Su mente no asumía el final más sombrío.

Mientras el Viajero reunía la entereza necesaria para aquel último gesto, Jules continuaba emitiendo bufidos y sus ojos, inyectados en su sangre corrompida, parecían a punto de saltar de las órbitas. Conforme las fuerzas de sus asaltantes iban menguando, las suyas crecían con el impulso del apetito. A cada segundo aumentaba el margen de sus movimientos. La ventaja de la superioridad numérica se consumía de forma irreversible, condenada por la persistente vacilación de Pascal.

La indecisión, el Viajero lo sabía bien, era un veneno paralizante.

El Guardián, que asistía con impotencia a lo que estaba sucediendo, no se hallaba en condiciones de ayudarle porque, en cuanto abandonara su posición, Jules vería libre parte de su cuerpo para atacar.

Fue en aquel preciso momento cuando reaccionó Michelle, empujada por la situación y consciente de que Pascal estaba a punto de hundirse, incapaz de hallar en su interior la fortaleza para ese último sacrificio. La chica advirtió a Edouard de su maniobra y, rápida como su resolución, dio un salto que la situó junto al Viajero. Atrapó de sus temblorosas manos la jeringuilla y, orientada por Marcel, descargó un certero golpe que hundió la aguja varios centímetros en el pecho de su amigo gótico. Lloraba mientras lo hacía, aunque ni siquiera podía secarse las lágrimas. Después, sin dejarse intimidar por el ensordecedor aullido que brotó de las entrañas de Jules y el arqueo exagerado de su cuerpo, que casi saltó del suelo, presionó el émbolo de la jeringuilla hasta que toda la sangre que contenía se introdujo en el corazón del chico.

Jules lanzó la cabeza hacia atrás y puso los ojos en blanco al sentir cómo aquella sustancia penetraba en sus vísceras; experimentó su limpieza corrosiva mientras sus gemidos se volvían aún más guturales.

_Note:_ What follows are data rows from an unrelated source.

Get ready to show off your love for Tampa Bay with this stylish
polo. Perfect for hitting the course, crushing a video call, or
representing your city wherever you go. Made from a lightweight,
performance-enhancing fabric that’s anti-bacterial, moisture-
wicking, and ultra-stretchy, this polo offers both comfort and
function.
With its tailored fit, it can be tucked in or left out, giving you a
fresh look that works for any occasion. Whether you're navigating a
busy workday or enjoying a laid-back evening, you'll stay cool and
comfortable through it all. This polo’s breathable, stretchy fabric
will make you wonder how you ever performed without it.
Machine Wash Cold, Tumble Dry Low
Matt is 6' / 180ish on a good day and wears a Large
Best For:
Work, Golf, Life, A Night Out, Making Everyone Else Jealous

Las extremidades se le agitaban compulsivamente, y de todos sus poros comenzó a humear un vapor fétido y denso.

Poco a poco, conforme la sustancia hacía efecto al modo de un antídoto, se fue produciendo un debilitamiento generalizado en el chico, y las convulsiones redujeron su virulencia hasta detenerse por completo. Todos acertaron a distinguir un emocionante instante en el que los ojos de Jules mostraron su antigua tonalidad azulada, pura, al tiempo que sus labios, libres ya de colmillos, esbozaban una inconfundible sonrisa de gratitud.